:: Entries provided

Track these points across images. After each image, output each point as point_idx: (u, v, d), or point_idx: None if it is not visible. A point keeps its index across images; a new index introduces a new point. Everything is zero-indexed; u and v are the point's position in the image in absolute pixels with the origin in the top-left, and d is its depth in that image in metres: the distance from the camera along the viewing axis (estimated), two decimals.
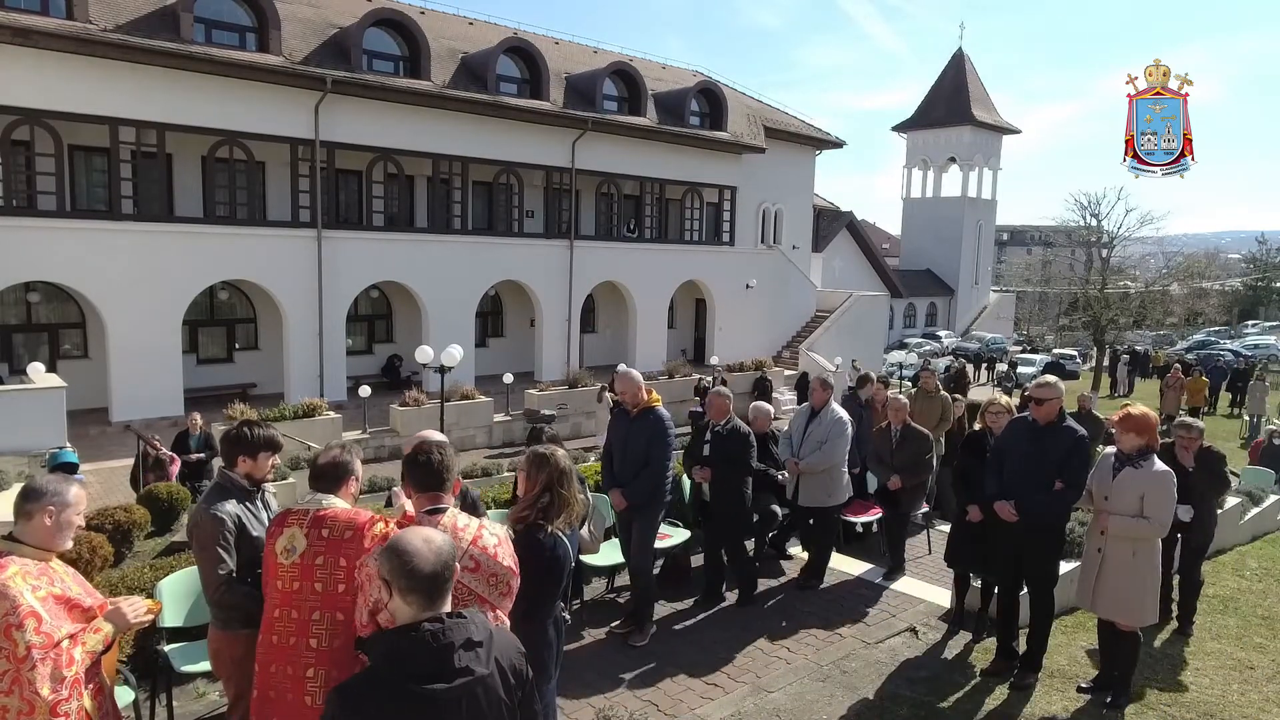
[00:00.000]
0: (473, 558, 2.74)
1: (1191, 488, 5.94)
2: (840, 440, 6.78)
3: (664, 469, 5.64)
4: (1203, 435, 6.24)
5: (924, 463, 7.31)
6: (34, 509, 2.78)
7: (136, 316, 17.03)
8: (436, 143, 20.80)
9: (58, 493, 2.82)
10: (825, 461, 6.71)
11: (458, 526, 2.82)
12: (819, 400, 6.95)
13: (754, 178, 28.10)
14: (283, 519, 3.03)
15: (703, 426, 6.53)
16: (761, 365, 24.32)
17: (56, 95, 15.71)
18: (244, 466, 3.53)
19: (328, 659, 2.85)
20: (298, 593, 2.90)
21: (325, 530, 2.93)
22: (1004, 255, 69.67)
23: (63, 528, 2.82)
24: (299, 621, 2.89)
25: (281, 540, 2.96)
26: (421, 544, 2.08)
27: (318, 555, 2.90)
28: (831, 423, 6.80)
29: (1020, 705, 4.98)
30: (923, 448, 7.26)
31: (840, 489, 6.90)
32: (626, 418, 5.76)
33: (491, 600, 2.74)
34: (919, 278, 47.63)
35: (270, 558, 3.00)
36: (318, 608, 2.88)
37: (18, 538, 2.79)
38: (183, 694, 4.75)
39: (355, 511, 3.02)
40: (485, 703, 2.04)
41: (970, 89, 46.61)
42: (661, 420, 5.64)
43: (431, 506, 2.93)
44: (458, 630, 2.04)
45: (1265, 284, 59.37)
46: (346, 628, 2.85)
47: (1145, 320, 34.26)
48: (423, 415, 17.14)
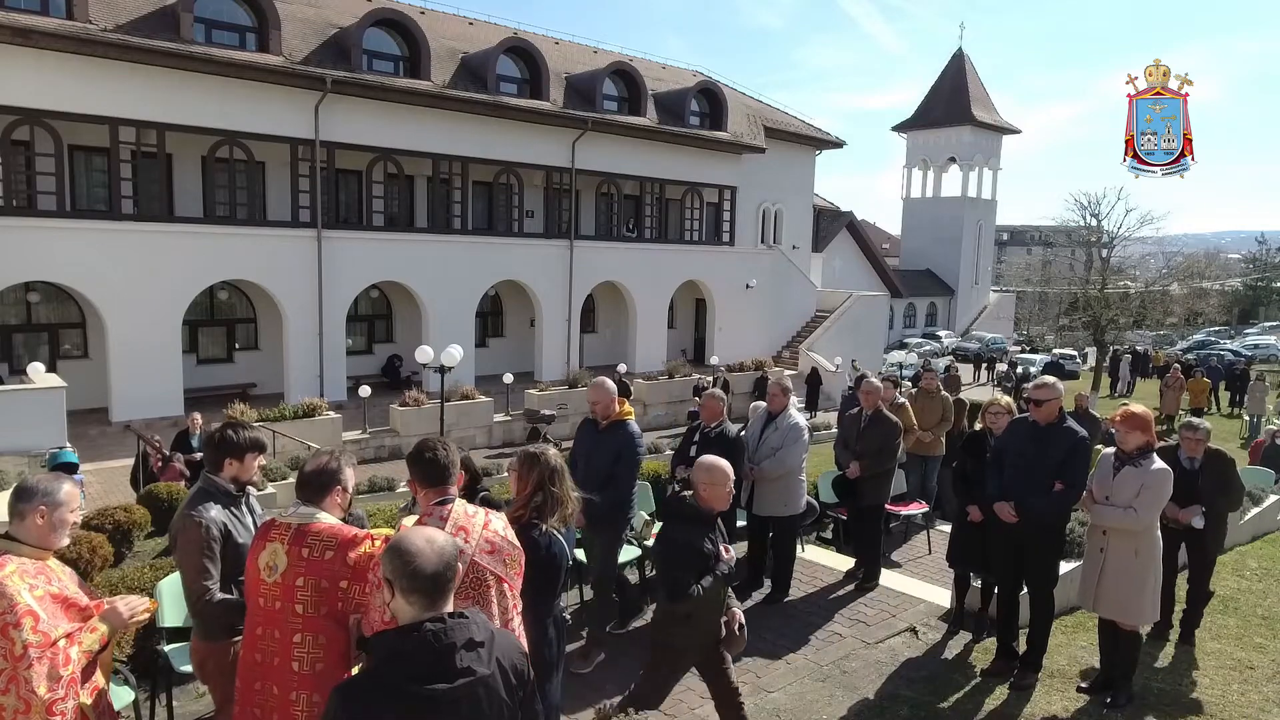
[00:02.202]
0: (488, 540, 2.87)
1: (1202, 491, 5.72)
2: (797, 446, 6.41)
3: (630, 489, 5.41)
4: (1209, 436, 5.96)
5: (888, 451, 6.96)
6: (26, 509, 2.77)
7: (136, 316, 17.03)
8: (436, 143, 20.81)
9: (48, 492, 2.80)
10: (780, 468, 6.36)
11: (467, 513, 2.93)
12: (777, 405, 6.57)
13: (754, 178, 28.10)
14: (266, 531, 2.93)
15: (694, 428, 6.38)
16: (761, 365, 24.33)
17: (56, 95, 15.72)
18: (230, 470, 3.43)
19: (311, 683, 2.76)
20: (279, 613, 2.81)
21: (306, 550, 2.82)
22: (1004, 255, 69.68)
23: (56, 526, 2.81)
24: (281, 642, 2.81)
25: (264, 556, 2.86)
26: (424, 544, 2.08)
27: (298, 576, 2.79)
28: (788, 429, 6.44)
29: (1020, 705, 4.98)
30: (890, 435, 6.95)
31: (797, 498, 6.51)
32: (595, 429, 5.47)
33: (509, 579, 2.88)
34: (919, 278, 47.64)
35: (253, 571, 2.89)
36: (299, 630, 2.79)
37: (14, 536, 2.78)
38: (183, 694, 4.75)
39: (338, 529, 2.91)
40: (486, 703, 2.04)
41: (970, 89, 46.64)
42: (632, 437, 5.35)
43: (440, 499, 2.99)
44: (459, 631, 2.03)
45: (1265, 284, 59.40)
46: (330, 651, 2.79)
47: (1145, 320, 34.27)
48: (423, 415, 17.15)
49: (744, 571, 6.62)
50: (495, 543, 2.88)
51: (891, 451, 7.03)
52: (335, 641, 2.81)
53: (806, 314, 30.84)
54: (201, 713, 4.64)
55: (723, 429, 6.15)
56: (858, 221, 43.64)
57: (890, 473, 7.22)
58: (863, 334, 30.60)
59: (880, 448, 6.92)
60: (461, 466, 3.19)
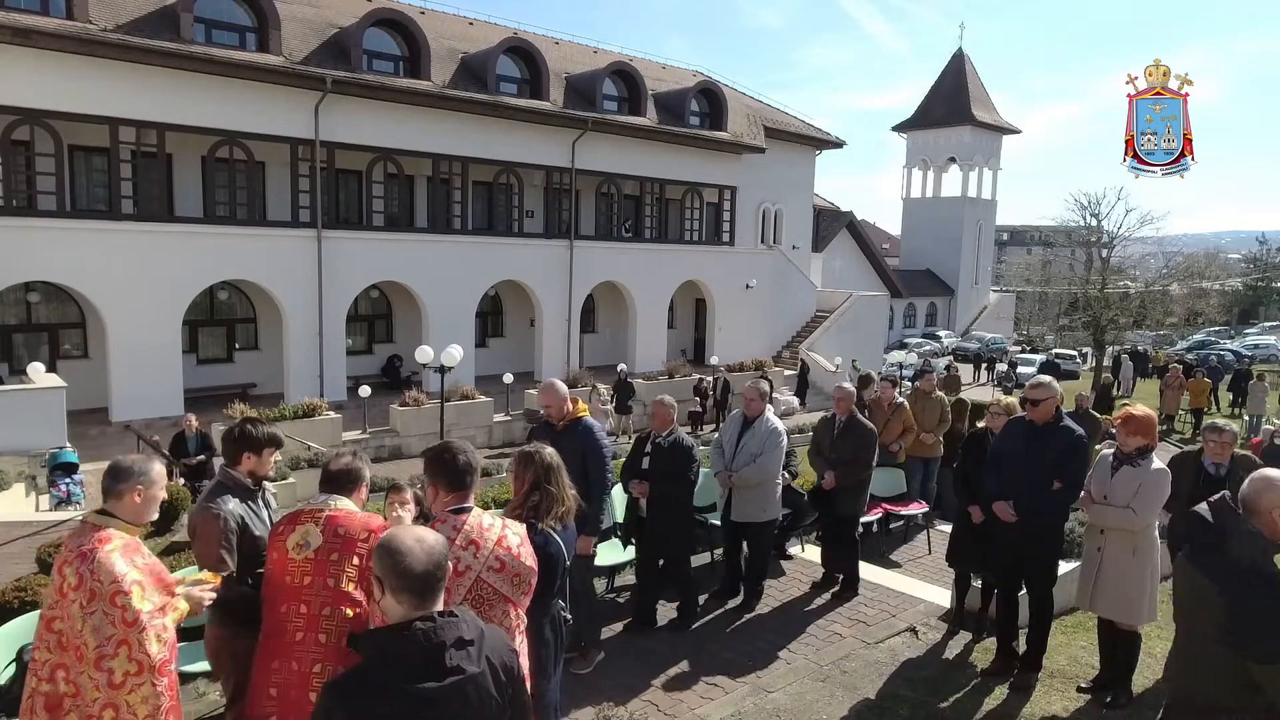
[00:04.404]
0: (498, 558, 2.82)
1: None
2: (775, 452, 6.17)
3: (604, 487, 5.16)
4: (1236, 440, 5.45)
5: (861, 460, 6.62)
6: (124, 488, 2.95)
7: (136, 316, 17.03)
8: (436, 143, 20.81)
9: (144, 472, 2.98)
10: (760, 475, 6.10)
11: (483, 526, 2.86)
12: (754, 410, 6.27)
13: (754, 178, 28.11)
14: (294, 518, 3.09)
15: (644, 438, 6.04)
16: (761, 365, 24.34)
17: (56, 95, 15.72)
18: (248, 464, 3.56)
19: (334, 654, 2.90)
20: (309, 587, 2.95)
21: (341, 528, 3.01)
22: (1004, 255, 69.67)
23: (149, 503, 3.02)
24: (308, 616, 2.94)
25: (294, 537, 3.01)
26: (414, 543, 2.08)
27: (332, 551, 2.97)
28: (766, 434, 6.17)
29: (1020, 705, 4.98)
30: (864, 443, 6.63)
31: (774, 503, 6.30)
32: (551, 432, 5.16)
33: (514, 599, 2.84)
34: (919, 278, 47.65)
35: (278, 554, 3.04)
36: (329, 603, 2.93)
37: (111, 513, 2.94)
38: (183, 694, 4.73)
39: (369, 516, 3.10)
40: (476, 701, 2.05)
41: (970, 89, 46.65)
42: (592, 431, 5.15)
43: (456, 506, 2.94)
44: (449, 629, 2.05)
45: (1265, 284, 59.41)
46: (356, 624, 2.92)
47: (1145, 320, 34.24)
48: (423, 415, 17.15)
49: (719, 580, 6.56)
50: (505, 561, 2.83)
51: (866, 461, 6.69)
52: (361, 616, 2.93)
53: (806, 314, 30.85)
54: (202, 712, 4.64)
55: (675, 437, 5.82)
56: (858, 221, 43.64)
57: (866, 483, 6.86)
58: (863, 334, 30.61)
59: (854, 456, 6.60)
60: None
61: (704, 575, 6.76)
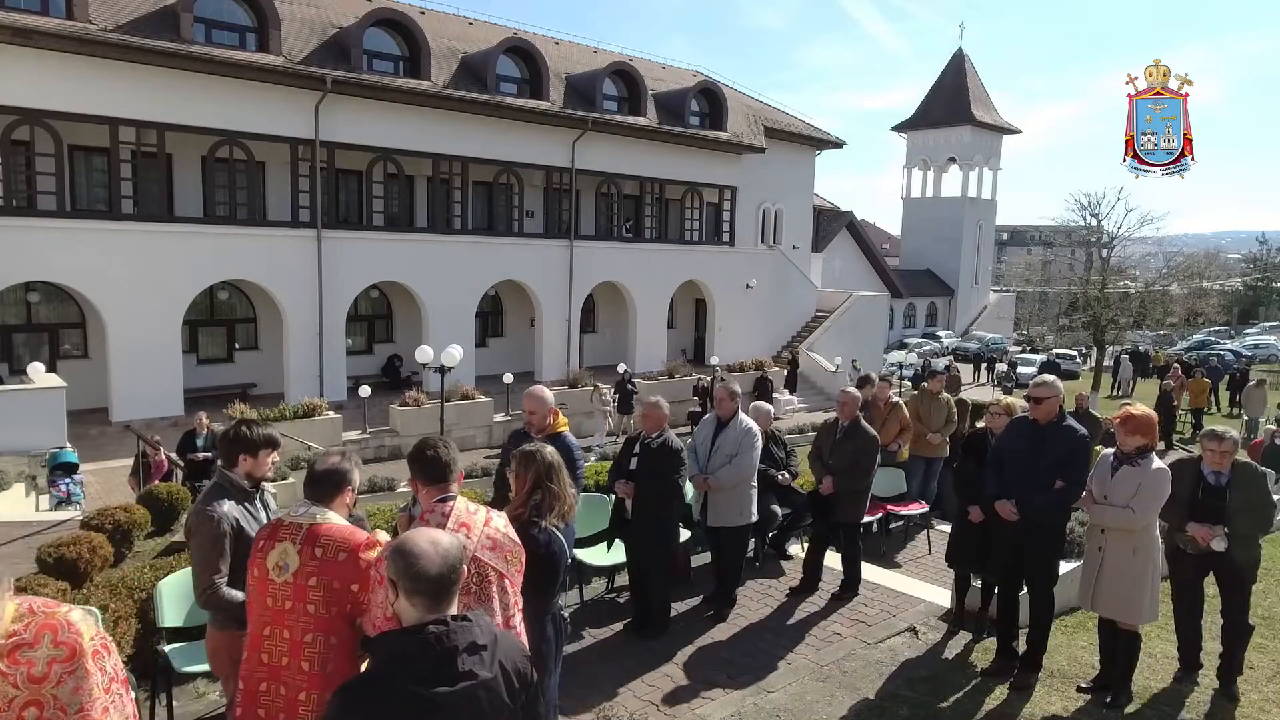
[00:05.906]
0: (489, 537, 2.90)
1: (1230, 510, 4.95)
2: (751, 453, 6.06)
3: None
4: (1237, 447, 5.14)
5: (861, 467, 6.47)
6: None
7: (136, 316, 17.02)
8: (436, 143, 20.80)
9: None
10: (736, 476, 6.01)
11: (469, 510, 2.96)
12: (726, 410, 6.16)
13: (754, 178, 28.10)
14: (274, 531, 2.93)
15: (634, 439, 5.97)
16: (761, 365, 24.35)
17: (56, 95, 15.71)
18: (245, 465, 3.52)
19: (320, 683, 2.76)
20: (289, 612, 2.81)
21: (319, 549, 2.84)
22: (1004, 255, 69.67)
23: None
24: (291, 642, 2.80)
25: (273, 556, 2.87)
26: (428, 546, 2.08)
27: (310, 576, 2.80)
28: (741, 434, 6.06)
29: (1020, 705, 4.98)
30: (864, 450, 6.48)
31: (750, 505, 6.18)
32: (527, 440, 5.09)
33: (510, 576, 2.92)
34: (919, 278, 47.65)
35: (259, 572, 2.89)
36: (310, 630, 2.79)
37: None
38: (183, 694, 4.74)
39: (350, 531, 2.95)
40: (488, 706, 2.03)
41: (970, 89, 46.66)
42: (570, 450, 4.96)
43: (440, 496, 3.02)
44: (462, 633, 2.03)
45: (1265, 284, 59.40)
46: (339, 651, 2.79)
47: (1145, 320, 34.22)
48: (423, 415, 17.16)
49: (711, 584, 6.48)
50: (497, 539, 2.91)
51: (866, 469, 6.55)
52: (346, 641, 2.82)
53: (806, 314, 30.84)
54: (201, 712, 4.64)
55: (665, 439, 5.73)
56: (858, 221, 43.64)
57: (866, 491, 6.74)
58: (863, 334, 30.59)
59: (853, 463, 6.46)
60: None
61: (704, 577, 6.75)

::::

Start with the line above that contains "31: (840, 489, 6.90)" and end with the line that contains "48: (423, 415, 17.14)". Write out those lines exactly, and only those.

• [Completed exercise]:
31: (840, 489, 6.90)
32: (626, 418, 5.76)
33: (491, 600, 2.74)
34: (919, 278, 47.63)
35: (270, 558, 3.00)
36: (318, 608, 2.88)
37: (18, 538, 2.79)
38: (183, 694, 4.75)
39: (355, 511, 3.02)
40: (485, 703, 2.04)
41: (970, 89, 46.61)
42: (661, 420, 5.64)
43: (431, 506, 2.93)
44: (458, 630, 2.04)
45: (1265, 284, 59.37)
46: (346, 628, 2.85)
47: (1145, 320, 34.26)
48: (423, 415, 17.14)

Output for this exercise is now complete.